My worst IT training days #3: Large-scale training (Updated)
This article was first published in 2019.
The worst thing about using an external training provider, even if they are from a well-established company with a good reputation, is that, frankly, you don’t know what you’re going to get on the day.
On this particular occasion, the trainer turned up -- but the materials didn’t.
That might have been manageable if we had been in a computer lab with 20 teachers. Instead, we were in a hall with around 200 teachers, most of whom were there to be convinced that they needed IT skills, and to be dragged kicking and screaming into using them.
Frankly, I don’t blame them. It’s tough to argue against “My results have always been excellent, and I’ve never used anything more technical than a chalkboard.” There are ways to persuade teachers of that school of thought to at least dip their toe in the digital water, but dragooning them into a school hall to be lectured at for an hour is not known to be the most efficacious approach.
Unfortunately, we were obliged to facilitate this farce, as a condition of getting truckloads of funding.
Well anyway, there we were, doing the best we could to show that this was going to be a really worthwhile training session, and that everyone was going to get the most fantastic resources pack they’d ever seen in their lives. Except that there were no resource packs to be seen anywhere.

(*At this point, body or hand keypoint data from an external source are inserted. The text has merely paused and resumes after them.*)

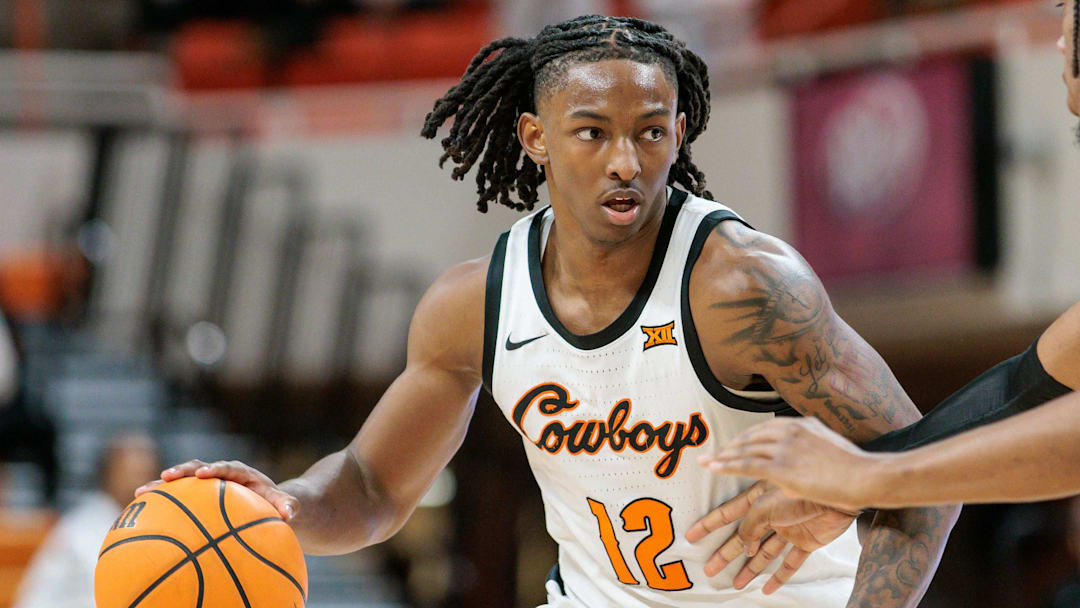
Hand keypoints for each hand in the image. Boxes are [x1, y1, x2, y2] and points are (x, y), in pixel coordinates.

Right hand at [135, 459, 298, 521]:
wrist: (267, 503)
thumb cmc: (276, 504)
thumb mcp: (286, 504)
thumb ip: (288, 505)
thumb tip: (290, 513)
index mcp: (242, 473)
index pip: (228, 467)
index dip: (215, 468)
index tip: (204, 474)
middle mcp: (221, 474)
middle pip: (199, 468)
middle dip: (182, 470)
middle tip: (165, 476)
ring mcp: (206, 484)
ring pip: (182, 481)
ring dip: (162, 485)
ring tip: (140, 492)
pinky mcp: (197, 495)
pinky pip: (176, 498)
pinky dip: (160, 503)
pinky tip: (138, 514)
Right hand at [685, 480, 856, 593]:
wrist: (843, 492)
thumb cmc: (803, 489)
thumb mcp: (767, 502)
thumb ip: (751, 523)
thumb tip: (744, 543)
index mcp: (758, 498)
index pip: (727, 513)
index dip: (709, 525)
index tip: (692, 536)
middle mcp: (771, 514)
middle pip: (742, 538)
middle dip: (725, 553)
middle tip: (708, 569)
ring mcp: (788, 529)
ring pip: (763, 553)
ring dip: (749, 568)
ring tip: (735, 584)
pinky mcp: (806, 541)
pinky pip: (790, 562)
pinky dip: (780, 575)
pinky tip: (768, 588)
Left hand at [700, 417, 881, 511]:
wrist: (868, 477)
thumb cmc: (857, 470)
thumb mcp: (833, 450)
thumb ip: (812, 450)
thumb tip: (799, 466)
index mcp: (803, 424)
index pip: (766, 428)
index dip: (746, 437)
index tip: (734, 444)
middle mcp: (791, 431)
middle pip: (751, 437)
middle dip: (731, 446)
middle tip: (715, 453)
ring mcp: (786, 448)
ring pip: (745, 450)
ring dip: (723, 456)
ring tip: (707, 462)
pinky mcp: (783, 468)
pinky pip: (747, 465)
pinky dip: (726, 466)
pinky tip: (713, 467)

After some frantic phone calls, they suddenly turned up.
It wasn’t the trainer’s fault -- they seem to have been let down by someone in the office. Unfortunately, not everyone understands that you can’t keep a couple of hundred busy people stuck in a hall and expect them to then be eager recipients of what you have to offer. Of course, being the consummate professionals that my colleagues and I were, we did manage to salvage the opportunity -- but there is no doubt that it was made much harder by that poor start.
There are a couple of psychological concepts which are useful: primacy and recency. People’s first experience of something (primacy), and their most recent experience (recency), tend to be highly influential. Therefore, when one’s first experience of IT training is being kept waiting with nothing to do for an hour, that is unlikely to predispose them to desire more. And it’s overcoming that which makes it so much more difficult than if the experience had gone without a hitch in the first place.

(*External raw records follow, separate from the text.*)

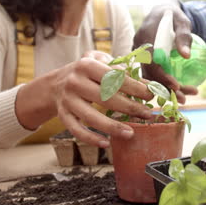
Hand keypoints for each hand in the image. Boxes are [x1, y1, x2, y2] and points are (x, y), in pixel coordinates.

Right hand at [17, 50, 154, 147]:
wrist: (55, 84)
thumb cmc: (87, 74)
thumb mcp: (101, 63)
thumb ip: (122, 70)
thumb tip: (148, 85)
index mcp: (87, 65)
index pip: (114, 77)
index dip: (134, 87)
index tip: (150, 95)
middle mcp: (75, 81)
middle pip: (105, 97)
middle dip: (130, 107)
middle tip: (147, 114)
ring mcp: (67, 100)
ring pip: (91, 117)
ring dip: (113, 127)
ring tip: (131, 132)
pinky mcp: (62, 115)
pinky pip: (76, 130)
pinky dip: (91, 138)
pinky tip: (106, 143)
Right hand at [133, 1, 197, 102]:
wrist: (161, 12)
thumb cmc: (173, 16)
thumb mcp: (182, 21)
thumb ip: (184, 36)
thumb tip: (187, 55)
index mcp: (145, 37)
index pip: (151, 62)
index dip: (162, 77)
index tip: (177, 86)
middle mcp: (138, 48)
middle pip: (150, 74)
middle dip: (166, 89)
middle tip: (184, 99)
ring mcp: (139, 55)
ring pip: (149, 77)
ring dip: (165, 90)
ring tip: (184, 97)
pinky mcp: (142, 60)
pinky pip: (150, 75)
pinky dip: (162, 84)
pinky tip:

Well, you know the old saying: fool me once, shame on you, fool me twice shame on me. Since then, whenever I’ve organised or been involved in the organisation of a training day I’ve insisted on the following. Indeed, I have it built into the contract so that if these conditions are not adhered to, we can have a discussion about the price:
All physical materials must arrive at the training centre at least a week in advance.

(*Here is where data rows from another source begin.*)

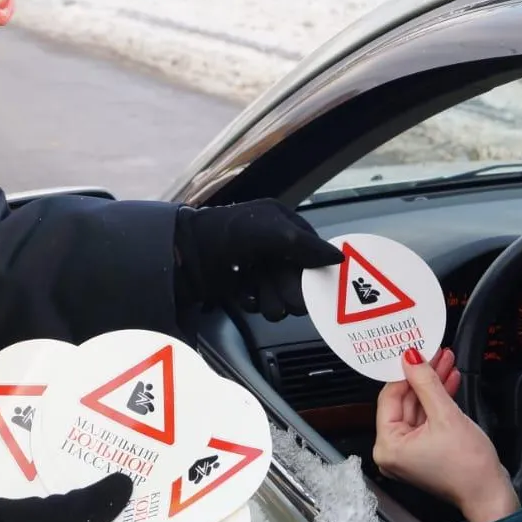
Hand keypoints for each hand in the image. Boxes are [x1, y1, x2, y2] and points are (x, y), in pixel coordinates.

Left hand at [173, 199, 342, 320]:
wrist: (181, 256)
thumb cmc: (224, 235)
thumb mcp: (268, 232)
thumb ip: (304, 244)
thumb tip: (339, 258)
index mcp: (279, 220)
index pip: (311, 248)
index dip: (312, 269)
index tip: (314, 286)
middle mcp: (270, 240)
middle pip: (295, 274)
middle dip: (290, 289)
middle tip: (286, 300)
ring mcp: (254, 263)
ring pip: (278, 290)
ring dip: (272, 298)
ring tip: (259, 298)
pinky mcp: (240, 283)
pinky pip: (260, 298)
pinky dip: (254, 301)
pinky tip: (245, 296)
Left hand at [373, 348, 518, 521]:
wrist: (491, 494)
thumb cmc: (469, 468)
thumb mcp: (446, 415)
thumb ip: (426, 382)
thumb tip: (411, 359)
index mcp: (388, 446)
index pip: (390, 397)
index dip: (405, 372)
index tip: (415, 352)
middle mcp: (393, 451)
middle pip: (405, 401)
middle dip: (423, 376)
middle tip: (434, 354)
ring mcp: (409, 453)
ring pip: (418, 408)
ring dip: (433, 385)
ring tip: (445, 362)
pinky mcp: (424, 451)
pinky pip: (427, 419)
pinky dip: (438, 401)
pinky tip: (448, 381)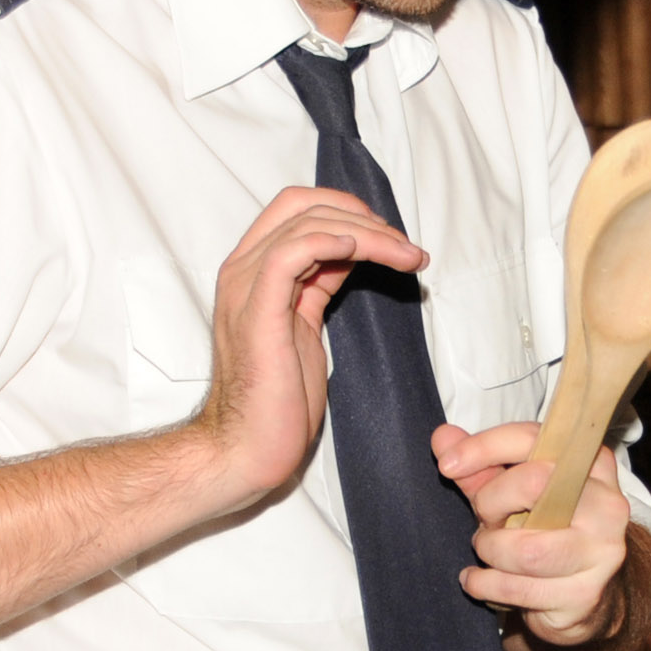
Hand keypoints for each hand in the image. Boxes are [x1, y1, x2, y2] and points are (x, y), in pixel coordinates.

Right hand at [193, 187, 424, 511]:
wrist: (248, 446)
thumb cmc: (279, 396)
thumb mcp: (304, 323)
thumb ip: (318, 282)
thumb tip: (351, 251)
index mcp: (251, 269)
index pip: (295, 205)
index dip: (347, 208)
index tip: (389, 236)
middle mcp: (242, 268)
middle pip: (303, 204)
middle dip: (364, 216)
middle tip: (406, 247)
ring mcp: (246, 287)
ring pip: (308, 224)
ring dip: (368, 234)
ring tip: (407, 257)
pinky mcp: (258, 311)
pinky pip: (293, 253)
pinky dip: (333, 242)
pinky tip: (363, 254)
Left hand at [440, 432, 633, 644]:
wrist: (581, 596)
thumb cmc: (543, 532)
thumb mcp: (511, 494)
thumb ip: (479, 467)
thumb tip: (443, 438)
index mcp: (590, 463)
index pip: (532, 439)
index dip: (483, 447)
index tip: (448, 464)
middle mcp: (605, 503)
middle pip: (533, 484)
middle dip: (490, 503)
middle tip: (483, 519)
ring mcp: (601, 552)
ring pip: (526, 549)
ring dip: (489, 550)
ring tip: (486, 551)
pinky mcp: (586, 595)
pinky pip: (519, 589)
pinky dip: (486, 585)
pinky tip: (478, 580)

There must be more than enough to be distributed. I get quite annoyed when a presenter or trainer says, in the session itself, “I’ve only brought along 20 copies; could I use a photocopier?” That requirement should have been dealt with in advance.
Ditto any digital presentations.
Ditto any special requirements such as internet access (or photocopies -- see above).
The trainer must arrive at least an hour early on the day, to make sure the set-up is as expected and required. Of course, most people do this anyway.
Using an external trainer is always a bit of a risk, because they’re an unknown quantity. For my part, when I am the external trainer I abide by all the above requirements, regardless of explicit contractual obligations. It’s not only because I want to preserve my good reputation: I couldn’t face the embarrassment of turning up and discovering that everything I needed had not!